The government is gunning for record foreign aid utilisation next fiscal year with the view to wooing the electorate ahead of the national election scheduled for 2019. Bangladesh could never utilise more than $4 billion of foreign aid in a year, but the government plans to utilise about $7.55 billion of foreign aid in fiscal 2017-18. The disclosure comes after Finance Minister AMA Muhith last week said the budget for fiscal 2017-18 — the last full fiscal year before the elections — will be an exceptional one. The government wants to accelerate the progress of a number of transformational projects such that they can take some shape when the Awami League gets into campaigning mode, said planning ministry officials. Meanwhile, Prime Minister Sheikh Hasina yesterday approved Tk 153,331 crore as the outlay for next fiscal year’s Annual Development Programme, which is 39 percent higher than the current year’s allocation. The government’s own fund contribution has been raised 23.98 percent to Tk 96,331 crore and foreign fund 73.32 percent to Tk 57,000 crore.
The government is set to implement the new VAT law from July this year but with some modifications to give some comfort to businesses and consumers. The development comes after Prime Minister Sheikh Hasina at a meeting on proposed budgetary measures for fiscal 2017-18 on Sunday night gave the nod to the adjustments in the VAT law. He said most of the issues regarding the implementation of the VAT law have been finalized; the rest will be sorted later by the prime minister and the finance minister. Finance ministry officials said the uniform VAT rate under the new law will most definitely be flat 12.0% instead of the 15.0% rate that was envisaged when the law was framed in 2012.

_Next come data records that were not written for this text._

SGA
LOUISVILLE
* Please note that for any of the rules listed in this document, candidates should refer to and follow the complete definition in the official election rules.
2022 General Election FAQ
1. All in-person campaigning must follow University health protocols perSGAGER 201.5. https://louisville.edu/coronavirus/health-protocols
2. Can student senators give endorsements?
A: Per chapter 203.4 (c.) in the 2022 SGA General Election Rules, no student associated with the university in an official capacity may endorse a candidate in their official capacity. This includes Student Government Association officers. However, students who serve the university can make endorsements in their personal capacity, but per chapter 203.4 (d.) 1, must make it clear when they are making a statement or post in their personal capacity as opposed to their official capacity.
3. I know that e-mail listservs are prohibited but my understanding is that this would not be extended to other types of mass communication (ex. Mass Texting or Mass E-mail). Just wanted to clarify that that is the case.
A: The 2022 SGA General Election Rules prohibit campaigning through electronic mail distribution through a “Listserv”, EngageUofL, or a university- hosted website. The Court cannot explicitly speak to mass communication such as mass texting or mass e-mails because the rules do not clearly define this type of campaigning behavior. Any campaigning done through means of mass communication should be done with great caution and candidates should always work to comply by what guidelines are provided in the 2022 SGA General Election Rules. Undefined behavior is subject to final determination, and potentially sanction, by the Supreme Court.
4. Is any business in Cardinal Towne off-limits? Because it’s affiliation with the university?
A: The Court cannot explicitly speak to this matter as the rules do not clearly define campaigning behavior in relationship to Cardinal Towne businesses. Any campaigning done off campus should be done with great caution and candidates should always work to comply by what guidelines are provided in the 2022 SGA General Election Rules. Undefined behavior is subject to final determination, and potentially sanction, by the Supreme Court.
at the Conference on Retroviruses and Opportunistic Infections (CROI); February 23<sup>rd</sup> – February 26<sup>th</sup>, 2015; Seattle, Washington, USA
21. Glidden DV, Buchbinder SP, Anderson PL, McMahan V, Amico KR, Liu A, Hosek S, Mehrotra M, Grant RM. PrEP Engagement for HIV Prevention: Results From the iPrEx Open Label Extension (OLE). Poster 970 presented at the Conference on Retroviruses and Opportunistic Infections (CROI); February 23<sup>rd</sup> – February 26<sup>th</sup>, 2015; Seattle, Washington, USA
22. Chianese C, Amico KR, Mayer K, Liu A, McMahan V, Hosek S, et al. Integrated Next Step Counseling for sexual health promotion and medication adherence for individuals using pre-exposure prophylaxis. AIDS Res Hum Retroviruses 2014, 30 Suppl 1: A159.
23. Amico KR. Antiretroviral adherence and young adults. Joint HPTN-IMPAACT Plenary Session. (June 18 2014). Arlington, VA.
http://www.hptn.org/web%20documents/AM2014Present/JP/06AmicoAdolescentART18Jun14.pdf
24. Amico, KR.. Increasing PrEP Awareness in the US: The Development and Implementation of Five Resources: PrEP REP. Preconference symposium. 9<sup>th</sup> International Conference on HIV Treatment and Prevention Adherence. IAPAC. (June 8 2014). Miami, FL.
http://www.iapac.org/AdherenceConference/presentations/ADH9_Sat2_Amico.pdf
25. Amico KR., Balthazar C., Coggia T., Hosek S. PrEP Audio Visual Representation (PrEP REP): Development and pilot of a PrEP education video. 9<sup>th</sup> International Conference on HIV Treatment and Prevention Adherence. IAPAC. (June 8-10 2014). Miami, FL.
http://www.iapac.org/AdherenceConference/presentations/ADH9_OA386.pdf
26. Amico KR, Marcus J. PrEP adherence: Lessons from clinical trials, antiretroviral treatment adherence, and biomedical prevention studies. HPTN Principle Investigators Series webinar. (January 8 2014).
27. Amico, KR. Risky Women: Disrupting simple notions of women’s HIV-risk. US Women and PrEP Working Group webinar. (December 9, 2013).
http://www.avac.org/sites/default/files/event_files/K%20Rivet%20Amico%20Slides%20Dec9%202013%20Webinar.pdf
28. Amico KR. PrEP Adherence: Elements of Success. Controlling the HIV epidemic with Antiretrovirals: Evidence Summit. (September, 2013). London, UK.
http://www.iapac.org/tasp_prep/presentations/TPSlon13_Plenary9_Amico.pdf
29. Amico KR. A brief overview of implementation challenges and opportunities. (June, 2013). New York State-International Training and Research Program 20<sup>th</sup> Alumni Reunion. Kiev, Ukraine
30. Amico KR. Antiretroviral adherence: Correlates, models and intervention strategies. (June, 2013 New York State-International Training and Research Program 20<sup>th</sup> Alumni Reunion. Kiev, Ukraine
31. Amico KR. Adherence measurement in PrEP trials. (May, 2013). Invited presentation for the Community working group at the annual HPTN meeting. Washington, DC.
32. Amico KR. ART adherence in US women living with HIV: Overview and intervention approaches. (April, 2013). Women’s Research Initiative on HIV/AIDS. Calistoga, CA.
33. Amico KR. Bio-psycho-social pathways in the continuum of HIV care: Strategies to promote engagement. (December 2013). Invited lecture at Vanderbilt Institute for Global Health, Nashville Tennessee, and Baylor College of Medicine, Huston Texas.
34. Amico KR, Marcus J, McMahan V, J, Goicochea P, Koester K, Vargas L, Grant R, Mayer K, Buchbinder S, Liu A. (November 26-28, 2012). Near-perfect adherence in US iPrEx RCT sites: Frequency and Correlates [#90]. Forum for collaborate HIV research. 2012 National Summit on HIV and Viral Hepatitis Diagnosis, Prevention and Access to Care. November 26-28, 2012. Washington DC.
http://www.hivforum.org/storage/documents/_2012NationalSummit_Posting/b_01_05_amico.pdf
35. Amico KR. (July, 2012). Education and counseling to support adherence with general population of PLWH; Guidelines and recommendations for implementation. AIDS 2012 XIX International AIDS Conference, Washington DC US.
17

Bangladesh signs two One Belt, One Road (OBOR) deals with China
Bangladesh signed two agreements with China under the OBOR initiative in the global forum that concluded Monday in Beijing with a massage of not pushing any political agenda among the participating countries. Under the couple of deals, China will enhance industrial investment, trade connectivity and finance power-grid upgrading, thermal power, coalmine modernization, tyre-factory projects in Bangladesh, one of China’s key OBOR locations entering the Indian Ocean. Details of the treaties were not available till the filing of the report.
Government shortlists four international companies for Matarbari LNG terminal
Power Cell has short-listed four international firms to build an onshore LNG (liquefied natural gas) terminal under an equity partnership of developer, financier and a state-owned entity of Bangladesh, said officials. The proposed terminal having a capacity of 3.5 million tonnes per year would be built at Matarbari of Moheshkhali Island in the Bay of Bengal, director general of Power Cell Mohammad Hossain told the FE Monday. The short-listed firms have been selected from among 15 contenders that initially submitted expression of interests (EoIs), he said. The short-listed firms are Japan’s Mitsui & Co. Ltd, China’s consortium of China Huanqiu Contracting and Engineering Corporation & Yifeng Industrial Gas Co Ltd, India’s Petronet and Royal Dutch’s Shell EP International Ltd.